**EXERCISE REQUIREMENTS**: Drop all images. Then write out each line below exactly as given.

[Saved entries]
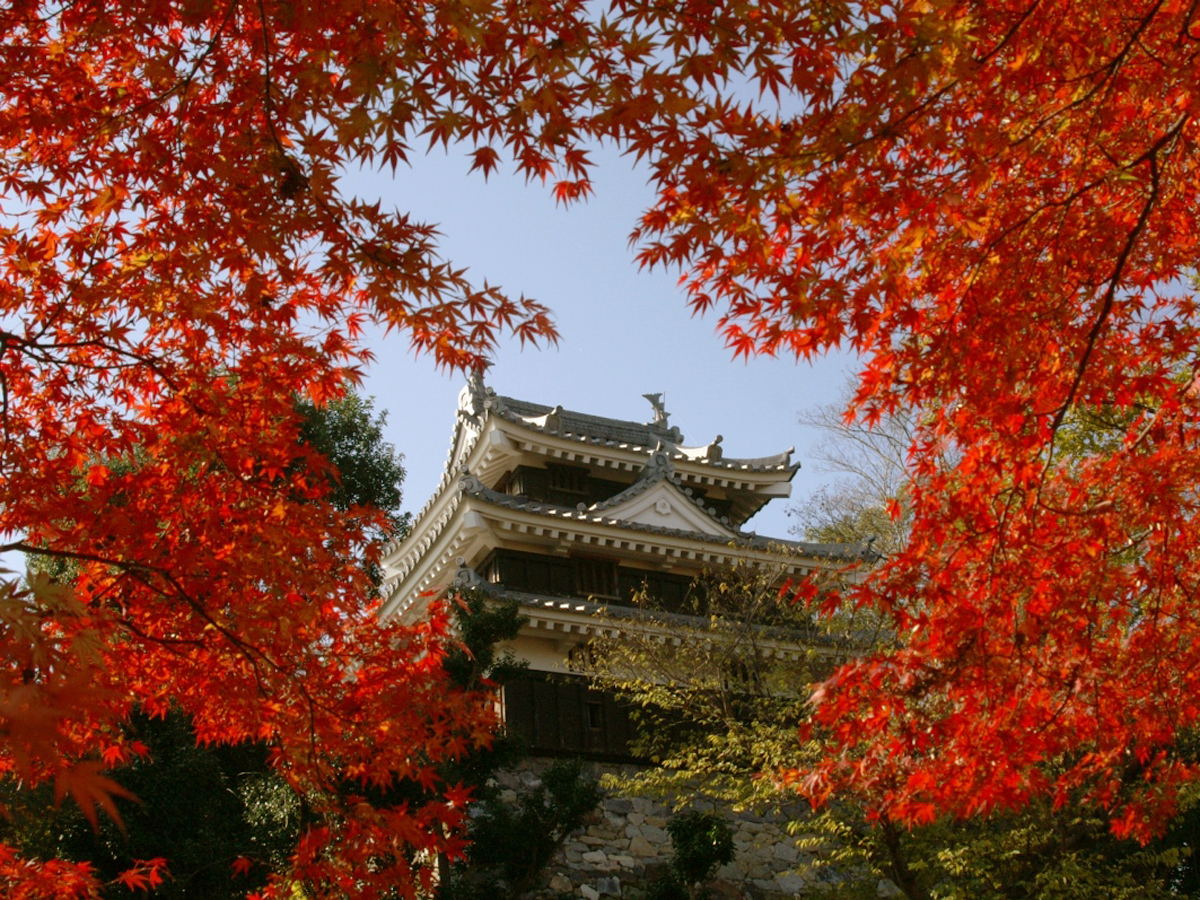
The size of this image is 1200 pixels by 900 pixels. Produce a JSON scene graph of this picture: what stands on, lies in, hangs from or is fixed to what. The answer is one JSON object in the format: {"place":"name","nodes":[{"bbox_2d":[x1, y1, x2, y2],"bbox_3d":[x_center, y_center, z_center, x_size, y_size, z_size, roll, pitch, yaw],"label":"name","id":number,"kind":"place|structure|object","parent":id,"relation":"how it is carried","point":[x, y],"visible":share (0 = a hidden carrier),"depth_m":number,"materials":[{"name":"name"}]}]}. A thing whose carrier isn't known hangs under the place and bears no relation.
{"place":"outdoors","nodes":[
{"label":"outdoors","id":0,"kind":"place"},
{"bbox_2d":[7,0,903,559],"label":"sky","id":1,"kind":"structure","parent":0,"point":[473,172],"materials":[{"name":"blue"}]},
{"bbox_2d":[371,375,882,766],"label":"castle","id":2,"kind":"structure","parent":0,"point":[480,553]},
{"bbox_2d":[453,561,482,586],"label":"roof ornament","id":3,"kind":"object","parent":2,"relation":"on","point":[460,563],"visible":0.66,"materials":[{"name":"grey ceramic"}]},
{"bbox_2d":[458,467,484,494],"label":"roof ornament","id":4,"kind":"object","parent":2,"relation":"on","point":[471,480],"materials":[{"name":"grey ceramic"}]},
{"bbox_2d":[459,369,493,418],"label":"roof ornament","id":5,"kind":"object","parent":2,"relation":"on","point":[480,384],"visible":0.58,"depth_m":25.45,"materials":[{"name":"grey"}]},
{"bbox_2d":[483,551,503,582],"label":"window","id":6,"kind":"structure","parent":2,"relation":"in","point":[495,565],"depth_m":23.12,"materials":[{"name":"brown wood"}]},
{"bbox_2d":[547,464,588,495],"bbox_3d":[-0.564,0.566,25.063,0.880,0.683,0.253,8,-24,-22],"label":"window","id":7,"kind":"structure","parent":2,"relation":"in","point":[572,487],"depth_m":25.03,"materials":[{"name":"brown wood"}]},
{"bbox_2d":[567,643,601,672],"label":"window","id":8,"kind":"structure","parent":2,"relation":"in","point":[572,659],"depth_m":22.26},
{"bbox_2d":[586,700,604,729],"bbox_3d":[-0.099,4.105,22.467,0.402,0.602,0.252,8,-24,-22],"label":"window","id":9,"kind":"structure","parent":2,"relation":"in","point":[595,724],"depth_m":22.43,"materials":[{"name":"wood"}]},
{"bbox_2d":[574,557,619,597],"bbox_3d":[-0.092,2.083,23.458,0.889,0.865,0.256,8,-24,-22],"label":"window","id":10,"kind":"structure","parent":2,"relation":"in","point":[592,583],"depth_m":23.44,"materials":[{"name":"brown wood"}]},
{"bbox_2d":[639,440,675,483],"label":"roof ornament","id":11,"kind":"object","parent":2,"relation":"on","point":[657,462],"visible":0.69,"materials":[{"name":"grey ceramic"}]},
{"bbox_2d":[643,392,673,433],"bbox_3d":[1.076,-0.670,27.022,0.687,0.949,0.665,8,-24,-22],"label":"roof ornament","id":12,"kind":"object","parent":2,"relation":"on","point":[654,402],"visible":0.72,"depth_m":26.92,"materials":[{"name":"grey ceramic"}]},
{"bbox_2d":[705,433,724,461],"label":"roof ornament","id":13,"kind":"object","parent":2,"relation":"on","point":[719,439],"visible":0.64,"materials":[{"name":"grey ceramic"}]},
{"bbox_2d":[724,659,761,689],"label":"window","id":14,"kind":"structure","parent":2,"relation":"in","point":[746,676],"depth_m":22.38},
{"bbox_2d":[473,759,875,899],"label":"stone wall","id":15,"kind":"structure","parent":0,"point":[634,830],"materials":[{"name":"grey stone"}]},
{"label":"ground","id":16,"kind":"structure","parent":0},
{"bbox_2d":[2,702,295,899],"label":"tree","id":17,"kind":"object","parent":16,"relation":"on","point":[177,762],"visible":0.48,"depth_m":14.14,"materials":[{"name":"green plant"}]},
{"bbox_2d":[0,0,573,899],"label":"maple tree","id":18,"kind":"object","parent":16,"relation":"on","point":[279,397],"visible":0.99,"depth_m":3.78,"materials":[{"name":"plant"}]},
{"bbox_2d":[279,386,411,591],"bbox_3d":[-5.789,3.958,24.666,5.018,11.265,5.154,8,-24,-22],"label":"tree","id":19,"kind":"object","parent":16,"relation":"on","point":[368,450],"visible":0.25,"depth_m":25.36,"materials":[{"name":"green plant"}]},
{"bbox_2d":[432,589,600,899],"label":"evergreen tree","id":20,"kind":"object","parent":16,"relation":"on","point":[570,780],"visible":0.71,"depth_m":16.93,"materials":[{"name":"green plant"}]},
{"bbox_2d":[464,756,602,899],"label":"shrub","id":21,"kind":"object","parent":16,"relation":"on","point":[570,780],"visible":0.94,"depth_m":16.86,"materials":[{"name":"green plant"}]},
{"bbox_2d":[653,809,735,899],"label":"shrub","id":22,"kind":"object","parent":16,"relation":"on","point":[706,828],"visible":1,"depth_m":16.56,"materials":[{"name":"green plant"}]},
{"bbox_2d":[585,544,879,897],"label":"tree","id":23,"kind":"object","parent":16,"relation":"on","point":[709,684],"visible":0.71,"depth_m":17.44,"materials":[{"name":"plant"}]},
{"bbox_2d":[791,381,921,556],"bbox_3d":[7.158,4.483,30.244,6.054,12.825,6.035,-19,-28,35],"label":"bare tree","id":24,"kind":"object","parent":16,"relation":"on","point":[850,525],"visible":0.42,"depth_m":31.20,"materials":[{"name":"plant"}]},
{"bbox_2d":[610,0,1198,863],"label":"maple tree","id":25,"kind":"object","parent":16,"relation":"on","point":[1094,334],"visible":0.99,"depth_m":4.09,"materials":[{"name":"plant"}]},
{"bbox_2d":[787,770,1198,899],"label":"tree","id":26,"kind":"object","parent":16,"relation":"on","point":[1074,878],"visible":0.55,"depth_m":11.33,"materials":[{"name":"green plant"}]}
]}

**TASK OUTPUT**:
The size of this image is 1200 pixels by 900 pixels. Produce a JSON scene graph of this picture: what stands on, lies in, hangs from or is fixed to what. The answer is one JSON object in the format: {"place":"name","nodes":[{"bbox_2d":[x1, y1, x2, y2],"bbox_3d":[x_center, y_center, z_center, x_size, y_size, z_size, roll, pitch, yaw],"label":"name","id":number,"kind":"place|structure|object","parent":id,"relation":"how it is carried","point":[x, y],"visible":share (0 = a hidden carrier),"depth_m":number,"materials":[{"name":"name"}]}]}. A thing whose carrier isn't known hangs under the place and bears no relation.
{"place":"outdoors","nodes":[
{"label":"outdoors","id":0,"kind":"place"},
{"bbox_2d":[7,0,903,559],"label":"sky","id":1,"kind":"structure","parent":0,"point":[473,172],"materials":[{"name":"blue"}]},
{"bbox_2d":[371,375,882,766],"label":"castle","id":2,"kind":"structure","parent":0,"point":[480,553]},
{"bbox_2d":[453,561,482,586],"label":"roof ornament","id":3,"kind":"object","parent":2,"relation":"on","point":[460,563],"visible":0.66,"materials":[{"name":"grey ceramic"}]},
{"bbox_2d":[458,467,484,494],"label":"roof ornament","id":4,"kind":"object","parent":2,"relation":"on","point":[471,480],"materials":[{"name":"grey ceramic"}]},
{"bbox_2d":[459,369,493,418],"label":"roof ornament","id":5,"kind":"object","parent":2,"relation":"on","point":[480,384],"visible":0.58,"depth_m":25.45,"materials":[{"name":"grey"}]},
{"bbox_2d":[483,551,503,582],"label":"window","id":6,"kind":"structure","parent":2,"relation":"in","point":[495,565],"depth_m":23.12,"materials":[{"name":"brown wood"}]},
{"bbox_2d":[547,464,588,495],"bbox_3d":[-0.564,0.566,25.063,0.880,0.683,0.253,8,-24,-22],"label":"window","id":7,"kind":"structure","parent":2,"relation":"in","point":[572,487],"depth_m":25.03,"materials":[{"name":"brown wood"}]},
{"bbox_2d":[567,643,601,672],"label":"window","id":8,"kind":"structure","parent":2,"relation":"in","point":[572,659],"depth_m":22.26},
{"bbox_2d":[586,700,604,729],"bbox_3d":[-0.099,4.105,22.467,0.402,0.602,0.252,8,-24,-22],"label":"window","id":9,"kind":"structure","parent":2,"relation":"in","point":[595,724],"depth_m":22.43,"materials":[{"name":"wood"}]},
{"bbox_2d":[574,557,619,597],"bbox_3d":[-0.092,2.083,23.458,0.889,0.865,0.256,8,-24,-22],"label":"window","id":10,"kind":"structure","parent":2,"relation":"in","point":[592,583],"depth_m":23.44,"materials":[{"name":"brown wood"}]},
{"bbox_2d":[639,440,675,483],"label":"roof ornament","id":11,"kind":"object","parent":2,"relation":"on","point":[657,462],"visible":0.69,"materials":[{"name":"grey ceramic"}]},
{"bbox_2d":[643,392,673,433],"bbox_3d":[1.076,-0.670,27.022,0.687,0.949,0.665,8,-24,-22],"label":"roof ornament","id":12,"kind":"object","parent":2,"relation":"on","point":[654,402],"visible":0.72,"depth_m":26.92,"materials":[{"name":"grey ceramic"}]},
{"bbox_2d":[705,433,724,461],"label":"roof ornament","id":13,"kind":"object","parent":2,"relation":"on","point":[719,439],"visible":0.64,"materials":[{"name":"grey ceramic"}]},
{"bbox_2d":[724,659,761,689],"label":"window","id":14,"kind":"structure","parent":2,"relation":"in","point":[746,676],"depth_m":22.38},
{"bbox_2d":[473,759,875,899],"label":"stone wall","id":15,"kind":"structure","parent":0,"point":[634,830],"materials":[{"name":"grey stone"}]},
{"label":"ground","id":16,"kind":"structure","parent":0},
{"bbox_2d":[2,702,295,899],"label":"tree","id":17,"kind":"object","parent":16,"relation":"on","point":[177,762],"visible":0.48,"depth_m":14.14,"materials":[{"name":"green plant"}]},
{"bbox_2d":[0,0,573,899],"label":"maple tree","id":18,"kind":"object","parent":16,"relation":"on","point":[279,397],"visible":0.99,"depth_m":3.78,"materials":[{"name":"plant"}]},
{"bbox_2d":[279,386,411,591],"bbox_3d":[-5.789,3.958,24.666,5.018,11.265,5.154,8,-24,-22],"label":"tree","id":19,"kind":"object","parent":16,"relation":"on","point":[368,450],"visible":0.25,"depth_m":25.36,"materials":[{"name":"green plant"}]},
{"bbox_2d":[432,589,600,899],"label":"evergreen tree","id":20,"kind":"object","parent":16,"relation":"on","point":[570,780],"visible":0.71,"depth_m":16.93,"materials":[{"name":"green plant"}]},
{"bbox_2d":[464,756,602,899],"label":"shrub","id":21,"kind":"object","parent":16,"relation":"on","point":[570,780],"visible":0.94,"depth_m":16.86,"materials":[{"name":"green plant"}]},
{"bbox_2d":[653,809,735,899],"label":"shrub","id":22,"kind":"object","parent":16,"relation":"on","point":[706,828],"visible":1,"depth_m":16.56,"materials":[{"name":"green plant"}]},
{"bbox_2d":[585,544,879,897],"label":"tree","id":23,"kind":"object","parent":16,"relation":"on","point":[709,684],"visible":0.71,"depth_m":17.44,"materials":[{"name":"plant"}]},
{"bbox_2d":[791,381,921,556],"bbox_3d":[7.158,4.483,30.244,6.054,12.825,6.035,-19,-28,35],"label":"bare tree","id":24,"kind":"object","parent":16,"relation":"on","point":[850,525],"visible":0.42,"depth_m":31.20,"materials":[{"name":"plant"}]},
{"bbox_2d":[610,0,1198,863],"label":"maple tree","id":25,"kind":"object","parent":16,"relation":"on","point":[1094,334],"visible":0.99,"depth_m":4.09,"materials":[{"name":"plant"}]},
{"bbox_2d":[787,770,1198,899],"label":"tree","id":26,"kind":"object","parent":16,"relation":"on","point":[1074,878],"visible":0.55,"depth_m":11.33,"materials":[{"name":"green plant"}]}
]}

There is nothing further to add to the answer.